A Ordem dos Advogados do Brasil (OAB) se enfiou no olho do furacão do maior litígio corporativo em curso no Brasil, no qual a J&F, holding dos irmãos Batista, disputa com a Paper Excellence, do indonésio Jackson Wijaya, o controle acionário da Eldorado Brasil, uma das maiores fábricas de papel e celulose do país. A convite da J&F, a OAB decidiu tomar parte de uma ação secreta na qual a empresa dos Batistas alega que, durante uma suposta espionagem cibernética patrocinada pela Paper, violou-se o sigilo que protege a comunicação entre advogado e cliente.
Os advogados da Paper estranharam a posição da OAB porque o Ministério Público em São Paulo concluiu que não houve espionagem cibernética e o caso acabou arquivado. No raciocínio da Paper, se a espionagem nem chegou a ser confirmada, a quebra do sigilo profissional também ficava prejudicada, dada a ausência de espiões. De onde vinha então a convicção da OAB de que deveria apoiar um caso de violação do sigilo entre advogado e cliente numa situação tão controvertida, quando nem mesmo a espionagem fora comprovada?
À piauí, o presidente da OAB, Beto Simonetti, justificou a decisão nos seguintes termos: “A defesa das prerrogativas é a prioridade da OAB, que atua em favor de todas as advogadas e advogados que formalizam a solicitação de ajuda, não importa quem sejam seus clientes ou os casos em que atuam”.
Como o ministro Luís Roberto Barroso, do STF, rejeitou a ação, o caso ficou por isso mesmo. Só que, na mesma época, a OAB pediu para participar como amicus curiae – posição que permite se manifestar ao longo do processo — em outra ação de interesse da J&F. A ação discute se a lei de terras rurais, de 1971, que restringe a compra e o arrendamento de terras por parte de estrangeiros, deve ser considerada válida ou não à luz da Constituição de 1988. Se for, a Paper, de propriedade de um indonésio, terá problemas de ficar com o controle acionário — e as terras — da Eldorado.
Quando soube da decisão da OAB, a Paper entendeu que a entidade havia ido longe demais, e entregou o memorando ao STF em que acusa a entidade de “fantoche” dos irmãos Batista e que “passou a atuar como alter ego da J&F” com o propósito de “criar embaraços para a transferência do controle acionária da Eldorado”.

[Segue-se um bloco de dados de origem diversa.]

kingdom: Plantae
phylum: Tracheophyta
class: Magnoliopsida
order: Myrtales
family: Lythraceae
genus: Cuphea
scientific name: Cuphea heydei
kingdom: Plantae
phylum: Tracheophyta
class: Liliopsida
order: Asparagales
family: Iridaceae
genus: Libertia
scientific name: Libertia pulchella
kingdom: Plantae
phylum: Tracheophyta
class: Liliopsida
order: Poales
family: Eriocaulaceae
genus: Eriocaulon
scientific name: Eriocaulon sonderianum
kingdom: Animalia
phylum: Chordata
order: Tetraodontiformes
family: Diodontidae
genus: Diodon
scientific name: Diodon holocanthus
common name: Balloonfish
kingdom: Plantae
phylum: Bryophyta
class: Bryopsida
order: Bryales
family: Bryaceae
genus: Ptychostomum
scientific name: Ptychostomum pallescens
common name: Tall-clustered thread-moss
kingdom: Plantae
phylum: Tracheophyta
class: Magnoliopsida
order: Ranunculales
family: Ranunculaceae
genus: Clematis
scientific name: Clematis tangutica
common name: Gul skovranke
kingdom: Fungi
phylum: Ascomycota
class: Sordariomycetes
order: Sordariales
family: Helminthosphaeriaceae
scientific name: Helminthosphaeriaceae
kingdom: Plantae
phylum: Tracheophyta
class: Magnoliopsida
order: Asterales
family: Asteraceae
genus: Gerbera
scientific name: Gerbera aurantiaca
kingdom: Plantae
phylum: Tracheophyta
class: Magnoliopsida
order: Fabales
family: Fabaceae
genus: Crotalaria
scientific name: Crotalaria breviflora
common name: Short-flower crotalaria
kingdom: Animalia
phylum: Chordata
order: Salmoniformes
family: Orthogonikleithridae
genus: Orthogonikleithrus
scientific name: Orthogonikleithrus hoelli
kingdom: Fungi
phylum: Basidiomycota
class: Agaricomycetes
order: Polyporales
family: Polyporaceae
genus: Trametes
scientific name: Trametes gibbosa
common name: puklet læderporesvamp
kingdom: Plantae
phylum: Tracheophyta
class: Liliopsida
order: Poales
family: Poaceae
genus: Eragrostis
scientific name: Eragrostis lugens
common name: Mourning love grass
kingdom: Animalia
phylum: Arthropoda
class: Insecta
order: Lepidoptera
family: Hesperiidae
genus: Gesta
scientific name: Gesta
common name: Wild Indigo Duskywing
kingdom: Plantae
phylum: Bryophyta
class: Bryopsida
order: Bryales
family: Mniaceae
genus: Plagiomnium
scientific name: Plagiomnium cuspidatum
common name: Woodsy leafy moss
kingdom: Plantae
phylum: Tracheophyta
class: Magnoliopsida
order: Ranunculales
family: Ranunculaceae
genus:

Em nota da assessoria de imprensa enviada à piauí, Simonetti disse que a OAB “desconsidera em suas ações o eventual impacto em processos de terceiros”. Disse, ainda, que “a única preocupação da Ordem é cumprir as tarefas que lhe são atribuídas pela Constituição – neste caso, referentes à soberania nacional, à segurança alimentar e à proteção do meio ambiente e das populações rurais”. O julgamento sobre a constitucionalidade (ou não) da lei de 1971 ainda não tem data marcada.
A atuação da OAB é um capítulo — até agora inédito — no litígio entre a empresa de Jackson Wijaya e os irmãos Batista sobre o controle acionário da Eldorado. A disputa envolve cifras bilionárias, espionagem, ameaça de morte, golpes e contragolpes, orgulho, ganância e até questão de soberana nacional. Durante cinco meses, o repórter Breno Pires investigou o conflito, cujos desdobramentos mostram que os irmãos Batista, depois do vendaval da corrupção e de três temporadas na prisão, estão de volta à cena do jogo pesado.